Que nos juntáramos a tomar café descafeinado en El Observatorio.
Que el teatro era para ir acompañada, para chusmear antes, durante y después sobre las obras.
Para ir a un concierto.
Qué decir para viajar.
Y de pronto me dí cuenta que estaba posponiendo la mitad o más de las cosas que quiero hacer, porque estaba sola y sobre todo porque me sentía sola y que si las hacía todo el mundo se enteraría de mi estado solitario.
Entonces tenía que limitar cada uno de mis pasos,
encerrarme en casa y quizás esperar que me partiera un rayo o confundir el azúcar flor con el veneno para ratas y morirme de una buena vez.
Y no es que no me dé cosita hacer todas las cosas sola.
Con algunas no tengo problema, como con el cine, porque hace tantos años que asisto a todas las películas que quiero ver solita con mi música y humanidad, que eso no me importa en lo absoluto.
Pero este comienzo de año, tuve que ir al teatro sola porque después que una amiga me embarcó para ir juntas y después se arrepintió, siendo que yo ya tenía las entradas en la mano, no me quedó más que ir, ya que botar la plata es pecado mortal.
Pero ahora empiezan otros desafios,
como ir a comer sola a los restoranes que me gustan,
a tomar cafés descafeinados,
helados,
sentarme sola en la mesita, quizás escoger una escondida en un rincón, que para el caso dará lo mismo porque igualmente sentiré (egocentricamente) que todas las miradas apuntan a la que está sola.
Pero ocurre que aunque me señalen, murmuren que voy sola a todas partes (como si me reconocieran), es tan fácil como "lo haces o no" y si la opción fuera la segunda, sabemos bien donde está el veneno para ratas.
Hoy descubrí que finalmente, pese a todos los dolores de alma que cargo en mi corazón, algunos heredados y otros adquiridos con verdadero padecer, la mierda esa que de que "la vida continúa", además de soñar a teleserie venezolana, es la puta verdad y en ese transcurrir sin miramientos, se va mi vida...... y el que se vaya así nada más, así como si no tuviera peso, como si fuera más liviana que pluma de pajaro.......... eso duele muchisimo.
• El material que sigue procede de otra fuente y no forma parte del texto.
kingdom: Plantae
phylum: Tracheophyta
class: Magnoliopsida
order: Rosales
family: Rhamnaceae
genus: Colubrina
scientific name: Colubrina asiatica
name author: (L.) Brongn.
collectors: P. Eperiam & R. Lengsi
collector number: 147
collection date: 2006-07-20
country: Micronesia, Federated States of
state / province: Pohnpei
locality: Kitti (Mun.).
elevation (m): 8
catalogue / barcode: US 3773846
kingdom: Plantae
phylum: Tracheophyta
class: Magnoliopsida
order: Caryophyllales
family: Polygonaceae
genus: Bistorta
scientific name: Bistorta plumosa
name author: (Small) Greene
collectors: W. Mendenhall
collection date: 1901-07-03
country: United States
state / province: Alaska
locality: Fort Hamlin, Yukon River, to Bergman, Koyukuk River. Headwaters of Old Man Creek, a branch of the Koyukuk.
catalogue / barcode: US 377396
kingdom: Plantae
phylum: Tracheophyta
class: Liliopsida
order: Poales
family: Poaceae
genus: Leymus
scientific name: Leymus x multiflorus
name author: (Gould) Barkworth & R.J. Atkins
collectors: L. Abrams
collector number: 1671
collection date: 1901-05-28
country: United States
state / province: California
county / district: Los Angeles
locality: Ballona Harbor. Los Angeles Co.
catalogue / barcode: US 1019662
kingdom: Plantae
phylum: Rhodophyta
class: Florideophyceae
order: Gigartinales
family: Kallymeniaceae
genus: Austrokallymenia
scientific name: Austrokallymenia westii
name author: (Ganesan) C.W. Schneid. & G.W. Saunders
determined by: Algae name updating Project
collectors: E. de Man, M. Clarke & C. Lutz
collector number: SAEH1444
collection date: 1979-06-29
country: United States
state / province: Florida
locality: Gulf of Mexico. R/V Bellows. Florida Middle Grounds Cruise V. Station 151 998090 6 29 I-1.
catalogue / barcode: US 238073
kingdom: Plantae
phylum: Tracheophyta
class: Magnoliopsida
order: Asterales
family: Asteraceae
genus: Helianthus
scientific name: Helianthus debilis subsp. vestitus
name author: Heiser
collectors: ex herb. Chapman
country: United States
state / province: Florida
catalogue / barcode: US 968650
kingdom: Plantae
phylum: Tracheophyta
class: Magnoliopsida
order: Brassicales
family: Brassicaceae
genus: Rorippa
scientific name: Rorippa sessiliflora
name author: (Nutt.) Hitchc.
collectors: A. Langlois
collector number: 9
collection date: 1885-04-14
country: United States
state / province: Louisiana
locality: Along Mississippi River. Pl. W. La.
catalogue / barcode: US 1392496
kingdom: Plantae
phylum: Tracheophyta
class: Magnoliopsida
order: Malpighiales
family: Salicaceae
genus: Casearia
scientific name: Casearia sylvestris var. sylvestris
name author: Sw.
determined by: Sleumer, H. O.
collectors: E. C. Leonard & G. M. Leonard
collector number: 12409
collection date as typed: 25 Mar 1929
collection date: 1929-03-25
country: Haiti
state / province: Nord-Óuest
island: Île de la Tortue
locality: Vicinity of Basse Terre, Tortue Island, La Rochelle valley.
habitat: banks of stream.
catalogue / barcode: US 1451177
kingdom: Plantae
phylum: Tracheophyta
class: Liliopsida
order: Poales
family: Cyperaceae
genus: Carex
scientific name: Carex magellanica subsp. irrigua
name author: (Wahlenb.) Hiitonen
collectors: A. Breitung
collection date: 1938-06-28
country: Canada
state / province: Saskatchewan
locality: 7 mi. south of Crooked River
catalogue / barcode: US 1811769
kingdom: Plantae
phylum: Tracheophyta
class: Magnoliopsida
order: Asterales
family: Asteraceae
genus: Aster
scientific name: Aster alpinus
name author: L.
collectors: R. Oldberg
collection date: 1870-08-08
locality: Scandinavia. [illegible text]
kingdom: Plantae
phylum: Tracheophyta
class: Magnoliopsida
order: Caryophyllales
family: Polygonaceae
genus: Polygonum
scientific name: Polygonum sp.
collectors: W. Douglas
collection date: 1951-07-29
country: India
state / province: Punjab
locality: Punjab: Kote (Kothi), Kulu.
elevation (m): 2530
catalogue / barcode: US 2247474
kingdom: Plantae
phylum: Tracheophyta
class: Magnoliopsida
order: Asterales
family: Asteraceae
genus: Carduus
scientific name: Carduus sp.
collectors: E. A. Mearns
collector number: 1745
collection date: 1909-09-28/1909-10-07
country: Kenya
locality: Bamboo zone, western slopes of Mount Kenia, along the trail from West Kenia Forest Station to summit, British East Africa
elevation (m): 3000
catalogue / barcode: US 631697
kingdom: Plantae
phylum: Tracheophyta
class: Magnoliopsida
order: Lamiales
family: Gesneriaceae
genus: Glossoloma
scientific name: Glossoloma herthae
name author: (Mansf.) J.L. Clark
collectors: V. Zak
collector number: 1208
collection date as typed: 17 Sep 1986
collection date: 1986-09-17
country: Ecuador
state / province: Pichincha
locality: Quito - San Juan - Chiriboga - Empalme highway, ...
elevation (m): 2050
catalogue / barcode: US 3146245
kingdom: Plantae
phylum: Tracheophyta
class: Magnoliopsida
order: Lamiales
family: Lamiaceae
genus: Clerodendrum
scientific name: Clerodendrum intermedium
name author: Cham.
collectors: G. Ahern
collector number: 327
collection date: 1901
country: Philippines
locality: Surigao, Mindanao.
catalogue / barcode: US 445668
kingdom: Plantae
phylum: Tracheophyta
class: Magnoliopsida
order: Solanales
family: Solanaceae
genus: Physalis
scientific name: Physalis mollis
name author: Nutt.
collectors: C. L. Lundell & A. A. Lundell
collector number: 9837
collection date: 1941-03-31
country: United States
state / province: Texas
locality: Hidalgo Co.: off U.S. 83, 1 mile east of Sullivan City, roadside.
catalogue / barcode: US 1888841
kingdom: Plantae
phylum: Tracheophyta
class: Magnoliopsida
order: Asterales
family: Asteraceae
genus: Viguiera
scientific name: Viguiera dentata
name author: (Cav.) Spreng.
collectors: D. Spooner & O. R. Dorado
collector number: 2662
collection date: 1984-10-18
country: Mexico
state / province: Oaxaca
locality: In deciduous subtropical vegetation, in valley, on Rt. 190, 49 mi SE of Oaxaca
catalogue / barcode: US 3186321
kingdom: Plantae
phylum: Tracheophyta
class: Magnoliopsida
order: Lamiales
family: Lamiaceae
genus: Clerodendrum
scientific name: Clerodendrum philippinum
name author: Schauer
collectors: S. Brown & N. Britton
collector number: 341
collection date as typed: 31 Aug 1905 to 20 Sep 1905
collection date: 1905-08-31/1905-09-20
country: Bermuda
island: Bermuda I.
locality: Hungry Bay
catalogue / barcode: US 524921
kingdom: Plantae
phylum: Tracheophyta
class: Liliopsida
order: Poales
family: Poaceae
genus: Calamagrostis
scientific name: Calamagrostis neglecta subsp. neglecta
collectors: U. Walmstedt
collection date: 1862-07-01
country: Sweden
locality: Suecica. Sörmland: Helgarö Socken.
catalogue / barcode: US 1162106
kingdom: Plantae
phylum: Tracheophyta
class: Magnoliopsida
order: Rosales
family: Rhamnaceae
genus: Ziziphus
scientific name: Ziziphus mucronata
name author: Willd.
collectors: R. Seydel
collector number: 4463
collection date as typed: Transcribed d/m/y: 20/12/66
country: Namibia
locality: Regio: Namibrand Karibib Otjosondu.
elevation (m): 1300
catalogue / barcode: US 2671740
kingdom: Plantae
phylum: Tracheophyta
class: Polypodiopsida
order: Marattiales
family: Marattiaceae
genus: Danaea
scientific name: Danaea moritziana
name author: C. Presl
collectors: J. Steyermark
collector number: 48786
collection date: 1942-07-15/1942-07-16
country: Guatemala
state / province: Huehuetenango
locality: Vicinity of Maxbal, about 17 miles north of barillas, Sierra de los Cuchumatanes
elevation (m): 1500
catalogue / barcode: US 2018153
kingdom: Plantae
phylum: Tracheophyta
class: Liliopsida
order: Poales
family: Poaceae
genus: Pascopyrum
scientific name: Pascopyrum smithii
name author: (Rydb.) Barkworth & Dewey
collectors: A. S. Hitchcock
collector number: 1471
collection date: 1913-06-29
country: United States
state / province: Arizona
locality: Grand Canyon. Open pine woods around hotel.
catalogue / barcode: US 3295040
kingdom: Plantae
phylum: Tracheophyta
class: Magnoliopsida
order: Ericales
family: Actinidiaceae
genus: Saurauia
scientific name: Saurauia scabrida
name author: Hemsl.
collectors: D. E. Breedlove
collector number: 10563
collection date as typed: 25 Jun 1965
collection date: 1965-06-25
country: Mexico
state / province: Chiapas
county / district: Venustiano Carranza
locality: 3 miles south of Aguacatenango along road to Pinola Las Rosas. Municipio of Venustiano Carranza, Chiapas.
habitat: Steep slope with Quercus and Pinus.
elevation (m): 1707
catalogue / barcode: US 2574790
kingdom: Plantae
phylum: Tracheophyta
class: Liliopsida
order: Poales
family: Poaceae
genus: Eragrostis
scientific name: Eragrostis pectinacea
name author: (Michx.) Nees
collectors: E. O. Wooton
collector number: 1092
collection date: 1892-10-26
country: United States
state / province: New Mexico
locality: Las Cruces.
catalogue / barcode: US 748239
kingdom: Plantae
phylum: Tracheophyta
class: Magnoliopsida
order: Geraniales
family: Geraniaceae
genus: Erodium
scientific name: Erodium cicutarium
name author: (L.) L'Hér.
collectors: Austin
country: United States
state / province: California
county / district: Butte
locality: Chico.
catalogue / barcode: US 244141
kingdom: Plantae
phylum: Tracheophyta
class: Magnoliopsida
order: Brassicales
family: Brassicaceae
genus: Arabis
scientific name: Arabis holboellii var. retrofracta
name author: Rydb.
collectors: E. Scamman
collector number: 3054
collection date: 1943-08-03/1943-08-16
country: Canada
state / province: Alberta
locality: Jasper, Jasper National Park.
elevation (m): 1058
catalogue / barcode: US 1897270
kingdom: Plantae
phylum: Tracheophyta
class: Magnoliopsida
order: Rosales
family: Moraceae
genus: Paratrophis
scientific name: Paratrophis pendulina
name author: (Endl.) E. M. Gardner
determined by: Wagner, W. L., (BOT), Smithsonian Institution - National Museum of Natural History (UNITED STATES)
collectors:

Por lo menos a mi me duele muchisimo, porque siento mi propia voz, la valiente, la que hacía y deshacía sin miramientos porque era joven, porque tenía al mundo en sus manos o porque al menos confiaba en que así tenía que ser y que la vida había que vivirla.
Por lo cual, si me conocen y reconocen almorzando en algún restorant acompañada de mi eterna sombra, quizás podrían saludarme. Así como si me ven en el café El Observatorio o tomandome un pecado de tarde en La Escarcha o Bravisimo, lo más seguro que en el Copellia.
También puede que en un tiempo no muy lejano sepan que me mandé cambiar con rumbo a México, que finalmente volví a mi amada Guadalajara a reencontrarme como mis amigas de entonces. O quizás en Buenos Aires o tal vez Uruguay.........
24 años para un 24 de Enero.
Un año más y sumaremos un cuarto de siglo.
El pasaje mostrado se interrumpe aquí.